-- Given data follows --

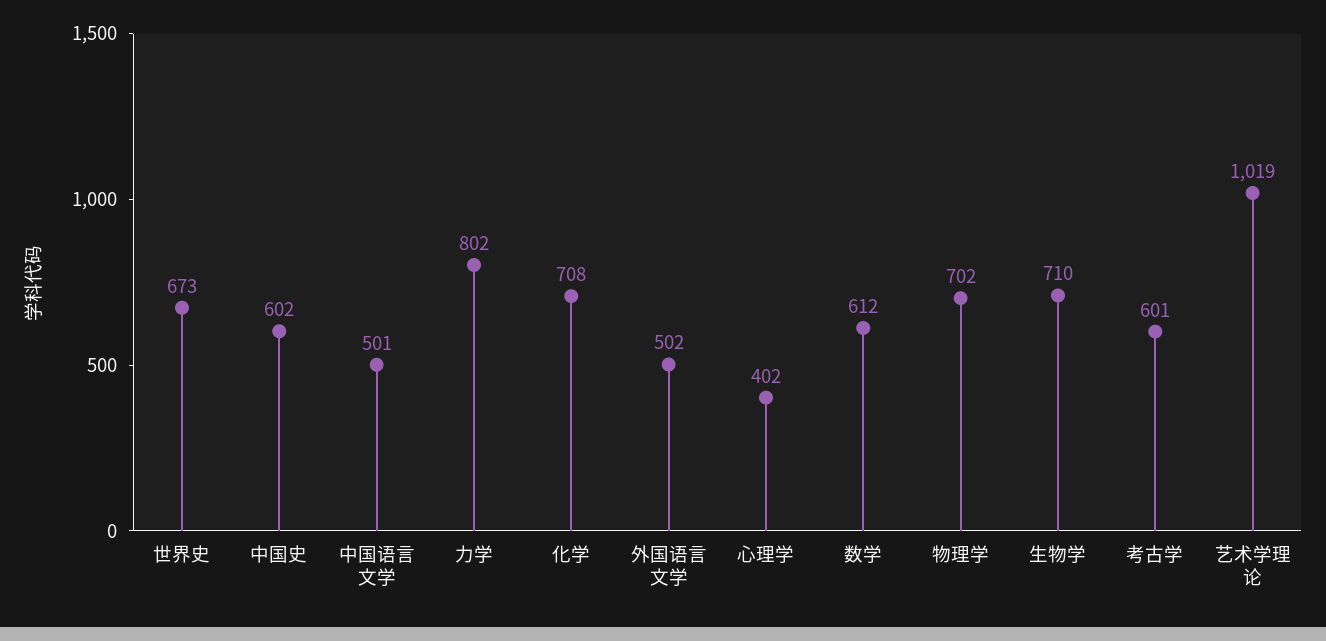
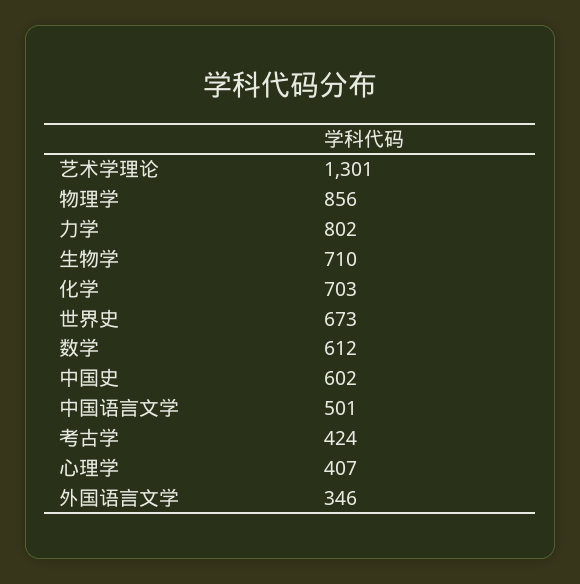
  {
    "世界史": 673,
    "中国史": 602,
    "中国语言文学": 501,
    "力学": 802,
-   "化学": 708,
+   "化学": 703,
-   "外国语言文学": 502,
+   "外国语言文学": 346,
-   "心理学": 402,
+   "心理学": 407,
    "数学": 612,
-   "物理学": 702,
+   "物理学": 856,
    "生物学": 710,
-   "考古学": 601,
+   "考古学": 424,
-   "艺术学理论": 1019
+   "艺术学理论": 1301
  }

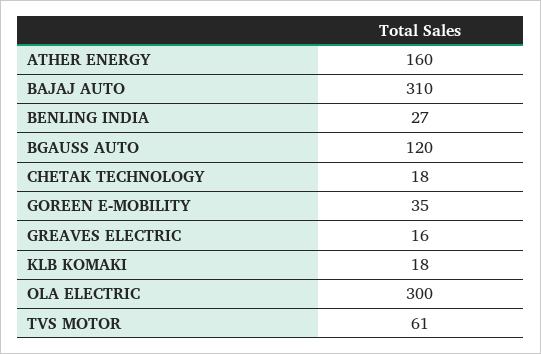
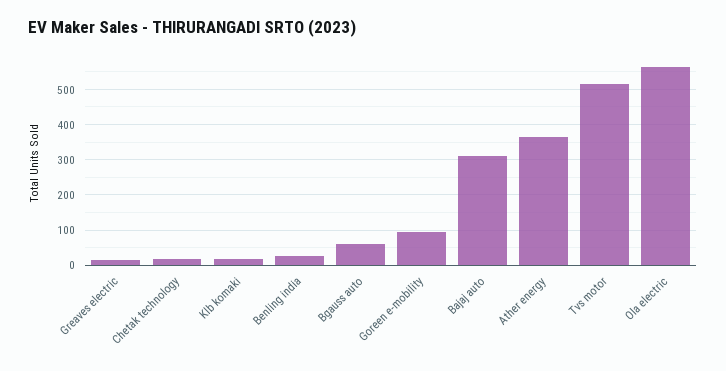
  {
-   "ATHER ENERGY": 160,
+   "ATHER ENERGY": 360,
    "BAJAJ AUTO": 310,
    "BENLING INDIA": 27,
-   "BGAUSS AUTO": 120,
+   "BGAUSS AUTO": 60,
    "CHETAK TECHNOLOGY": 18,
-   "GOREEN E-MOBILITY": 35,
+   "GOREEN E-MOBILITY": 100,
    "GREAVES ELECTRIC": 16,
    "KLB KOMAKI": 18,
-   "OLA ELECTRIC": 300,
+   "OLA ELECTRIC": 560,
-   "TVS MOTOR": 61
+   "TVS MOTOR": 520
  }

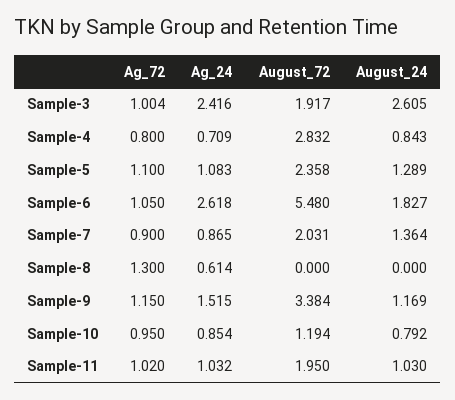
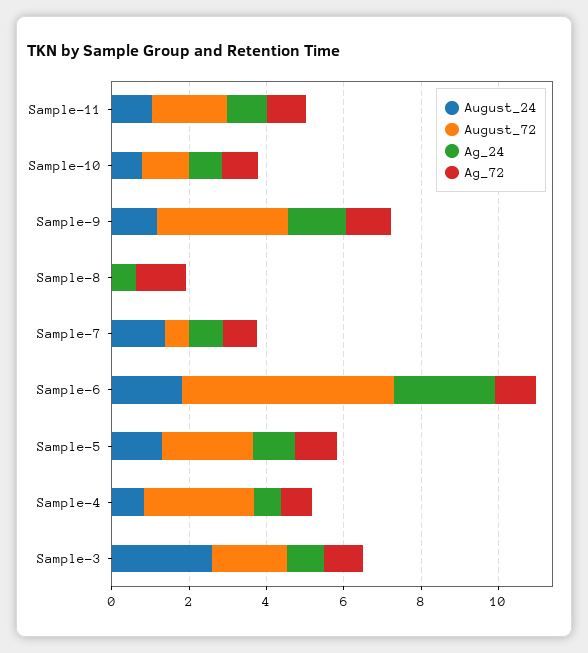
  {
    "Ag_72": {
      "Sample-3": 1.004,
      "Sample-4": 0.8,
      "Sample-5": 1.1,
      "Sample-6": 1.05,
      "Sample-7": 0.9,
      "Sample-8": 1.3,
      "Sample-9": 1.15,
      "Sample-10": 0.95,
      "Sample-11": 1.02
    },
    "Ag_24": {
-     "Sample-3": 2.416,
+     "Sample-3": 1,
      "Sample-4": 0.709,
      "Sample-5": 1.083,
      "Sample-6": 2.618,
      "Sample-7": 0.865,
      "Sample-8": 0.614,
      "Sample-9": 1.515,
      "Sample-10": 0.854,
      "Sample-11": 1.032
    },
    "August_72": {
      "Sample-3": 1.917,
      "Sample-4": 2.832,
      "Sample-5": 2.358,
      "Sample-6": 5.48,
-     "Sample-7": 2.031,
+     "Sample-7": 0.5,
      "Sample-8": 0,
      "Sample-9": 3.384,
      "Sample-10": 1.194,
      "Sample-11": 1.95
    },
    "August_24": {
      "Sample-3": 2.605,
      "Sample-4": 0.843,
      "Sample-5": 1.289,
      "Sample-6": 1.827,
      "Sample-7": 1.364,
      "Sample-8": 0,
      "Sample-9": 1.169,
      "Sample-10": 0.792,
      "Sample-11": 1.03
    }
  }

-- Given data concluded --

*The task*:
Could you set down every entry above exactly as it stands, with no images?

*Solution for this problem*:
  {
    "世界史": 673,
    "中国史": 602,
    "中国语言文学": 501,
    "力学": 802,
-   "化学": 708,
+   "化学": 703,
-   "外国语言文学": 502,
+   "外国语言文学": 346,
-   "心理学": 402,
+   "心理学": 407,
    "数学": 612,
-   "物理学": 702,
+   "物理学": 856,
    "生物学": 710,
-   "考古学": 601,
+   "考古学": 424,
-   "艺术学理论": 1019
+   "艺术学理论": 1301
  }

  {
-   "ATHER ENERGY": 160,
+   "ATHER ENERGY": 360,
    "BAJAJ AUTO": 310,
    "BENLING INDIA": 27,
-   "BGAUSS AUTO": 120,
+   "BGAUSS AUTO": 60,
    "CHETAK TECHNOLOGY": 18,
-   "GOREEN E-MOBILITY": 35,
+   "GOREEN E-MOBILITY": 100,
    "GREAVES ELECTRIC": 16,
    "KLB KOMAKI": 18,
-   "OLA ELECTRIC": 300,
+   "OLA ELECTRIC": 560,
-   "TVS MOTOR": 61
+   "TVS MOTOR": 520
  }

  {
    "Ag_72": {
      "Sample-3": 1.004,
      "Sample-4": 0.8,
      "Sample-5": 1.1,
      "Sample-6": 1.05,
      "Sample-7": 0.9,
      "Sample-8": 1.3,
      "Sample-9": 1.15,
      "Sample-10": 0.95,
      "Sample-11": 1.02
    },
    "Ag_24": {
-     "Sample-3": 2.416,
+     "Sample-3": 1,
      "Sample-4": 0.709,
      "Sample-5": 1.083,
      "Sample-6": 2.618,
      "Sample-7": 0.865,
      "Sample-8": 0.614,
      "Sample-9": 1.515,
      "Sample-10": 0.854,
      "Sample-11": 1.032
    },
    "August_72": {
      "Sample-3": 1.917,
      "Sample-4": 2.832,
      "Sample-5": 2.358,
      "Sample-6": 5.48,
-     "Sample-7": 2.031,
+     "Sample-7": 0.5,
      "Sample-8": 0,
      "Sample-9": 3.384,
      "Sample-10": 1.194,
      "Sample-11": 1.95
    },
    "August_24": {
      "Sample-3": 2.605,
      "Sample-4": 0.843,
      "Sample-5": 1.289,
      "Sample-6": 1.827,
      "Sample-7": 1.364,
      "Sample-8": 0,
      "Sample-9": 1.169,
      "Sample-10": 0.792,
      "Sample-11": 1.03
    }
  }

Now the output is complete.